Ainda me lembro, tempos avoam. Era um dia como este. Uma névoa densa encobria a linha do horizonte.

Não me recordo bem quantos anos fazem. Parece que foi ontem.

A minha rocinha querida ainda não era banhada por uma represa.

Um corguinho atapetado por pedrinhas brancas era a nossa linha divisória. Nele nadavam lambarizinhos de rabo vermelho. Que quase não mordiscavam a isca. E como era difícil retirá-los da água.

Uma várzea verde dividia as nossas propriedades. Meu amigo Tião do Cervo era um amigo de verdade.

Ainda me lembro de sua pessoa afável. Sempre com um sorriso largo a enfeitar-lhe os lábios curtidos pelo sol. Uma enorme horta de couve era vista do meu lado. Era onde ele plantava verduras. Não para si mesmo. E sim para ofertar aos amigos que porventura em sua casa apareciam.

Anos se passaram. Meu amigo Tião foi chamado para plantar verduras junto ao Deus Pai. Creio, onde ele estiver, ainda mostra aos anjos aquele sorriso afável, aquela gentileza própria só dele.

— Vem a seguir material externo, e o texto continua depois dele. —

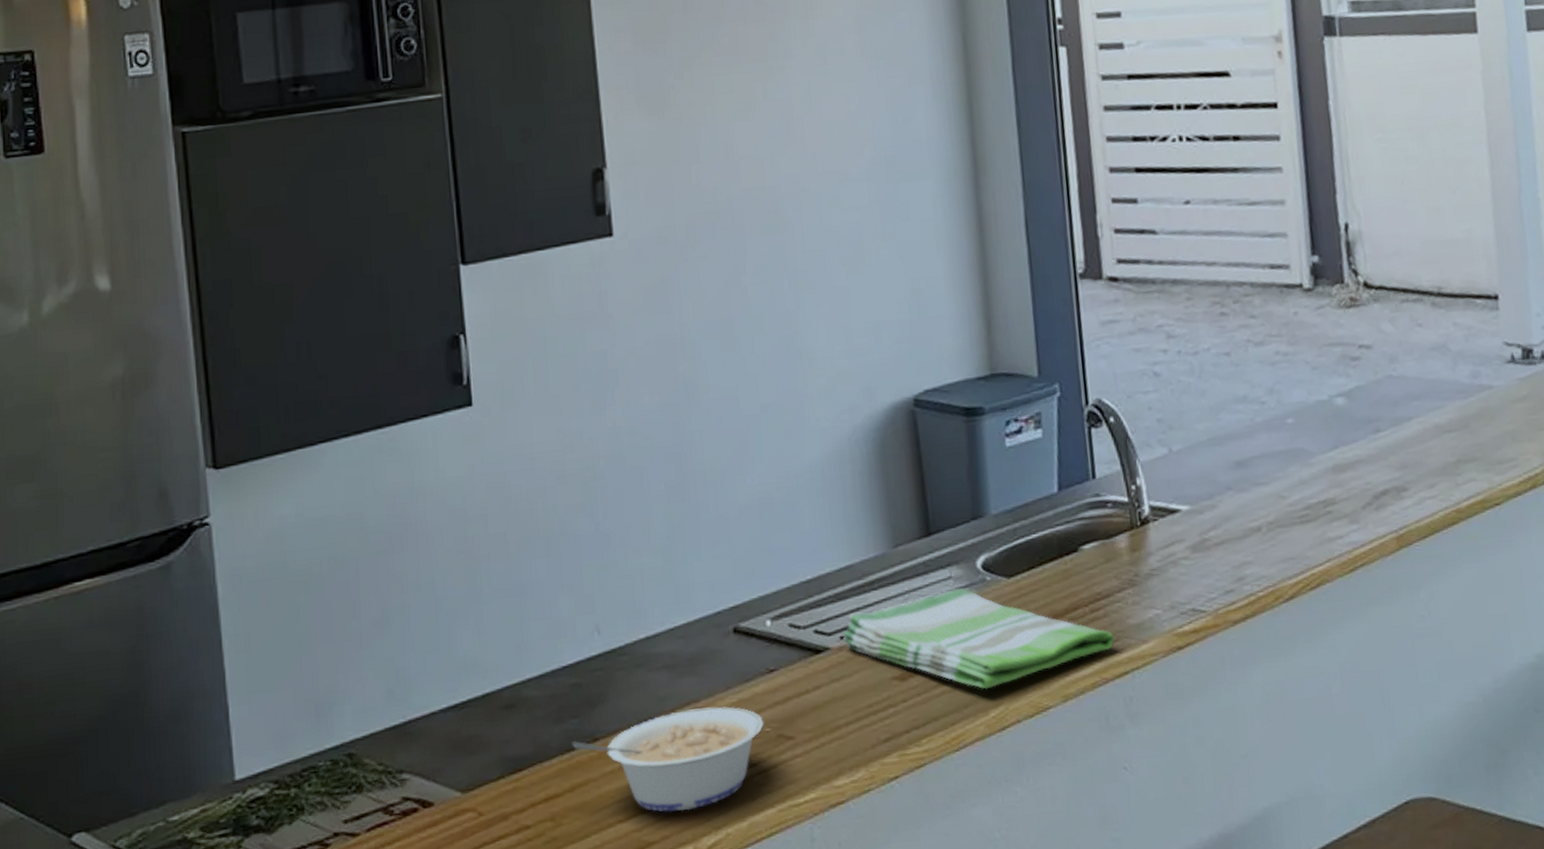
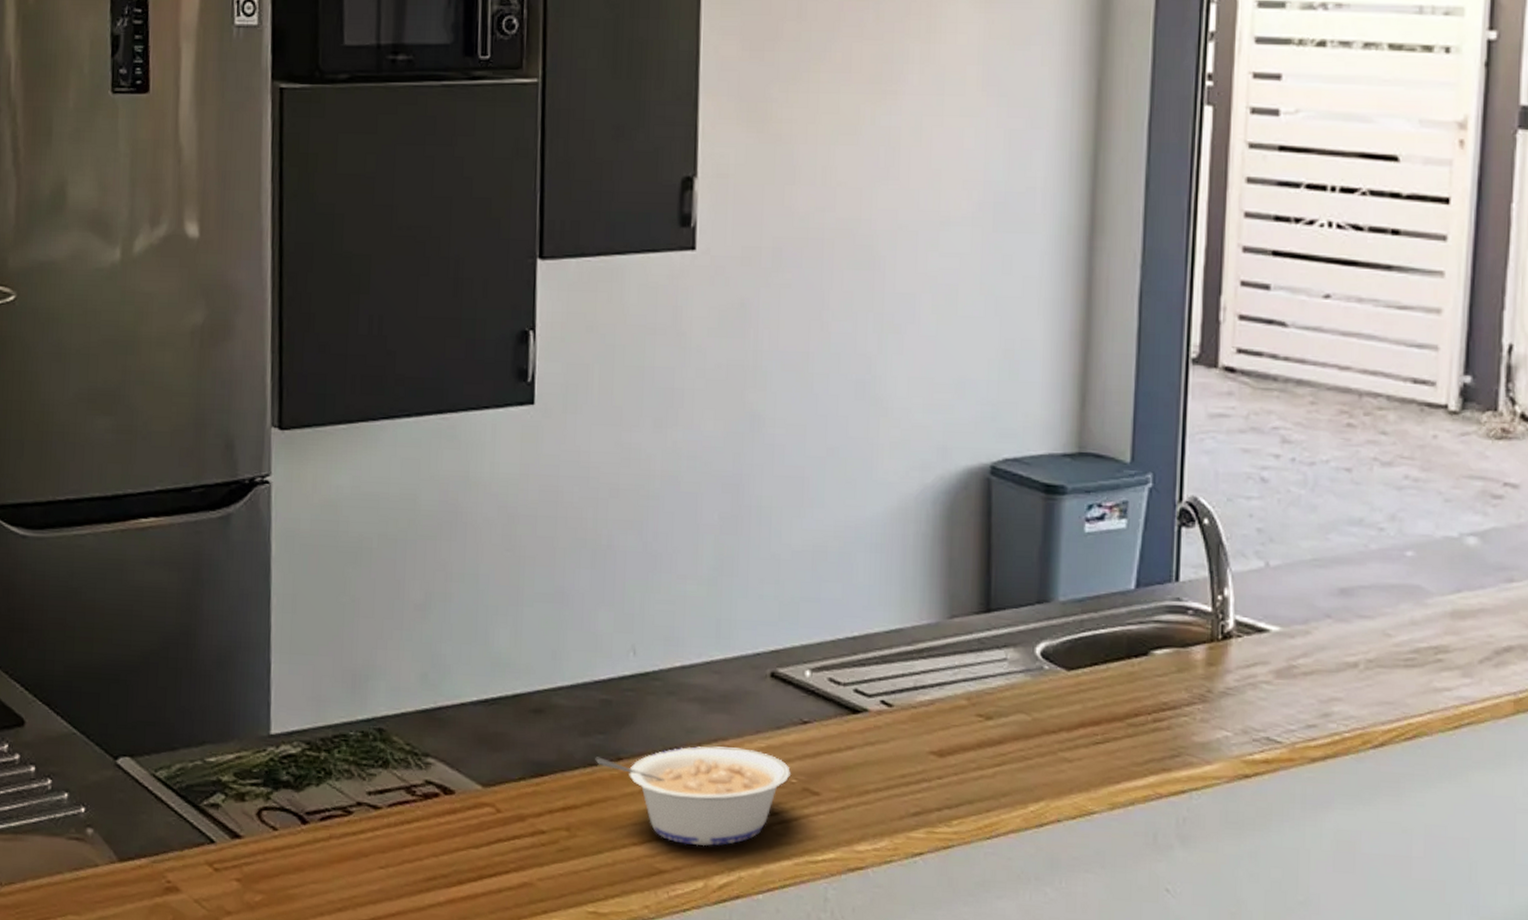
dish towel: present [842,588,1114,690] -> none [882,671,1175,782]

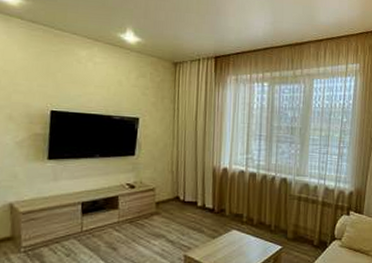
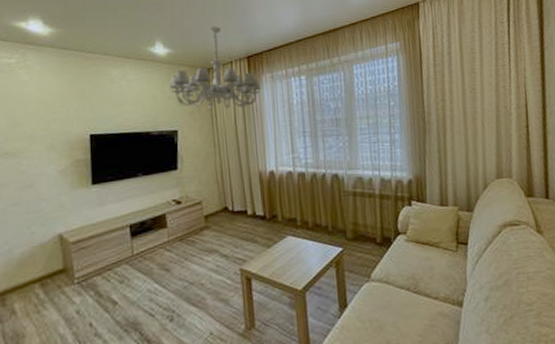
chandelier: none [135,22,225,105] -> present [169,26,261,109]

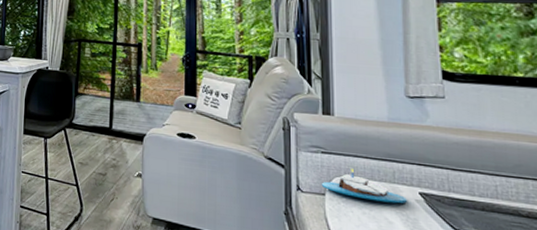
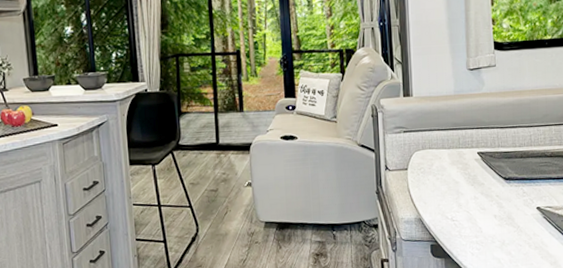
candle: present [321,168,407,204] -> none [404,142,469,167]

Agora o sol brilha forte. Mais um dia de sol a brilhar. A chuva parece que vai dar tréguas. A neblina densa pouco a pouco se desfaz.

Um dia, quando a represa do funil ainda não existia, fui fazer uma visita de cortesia ao amigo Tião. Encontrei-o na sua horta de couve. Da terra ele retirava mandiocas macias, abobrinhas que desmanchariam na panela, couves verdinhas, quiabos os quais levei para meu lado de lá.

Foi ele quem me ajudou a ultrapassar aquele riachozinho que foi engolido pelas águas barrentas da represa do funil. Estava montado numa égua baia. Mansa como ela só.

Anos depois, quando o lago estava formado, novamente fiz o mesmo percurso.

Estava um dia como o de hoje. Mal se via a linha do horizonte.

Atravessei a lâmina d’água numa velha canoa. Não foi preciso remar muito. Em poucos minutos estava do outro lado da represa. Só que o amigo Tião não estava mais lá.

A velha horta de couve não mais existia. Em seu lugar um mato denso encobria quase tudo. Menos a saudade que sentia do amigo Tião.

De novo a cerração se formou. A minha visão se fez turva. Mal enxergava o outro lado da represa.

Com enorme cuidado fui remando, avistando ao longe a casa do amigo Tião.

Assim que aportei do meu lado, quando finquei os pés na terra, naquela pastaria verde, fui assaltado por uma saudade imensa. Não apenas do amigo Tião.

Bem como daqueles tempos bons, que não voltam mais.

Sob a densa cerração de uma saudade até hoje me lembro do velho Tião.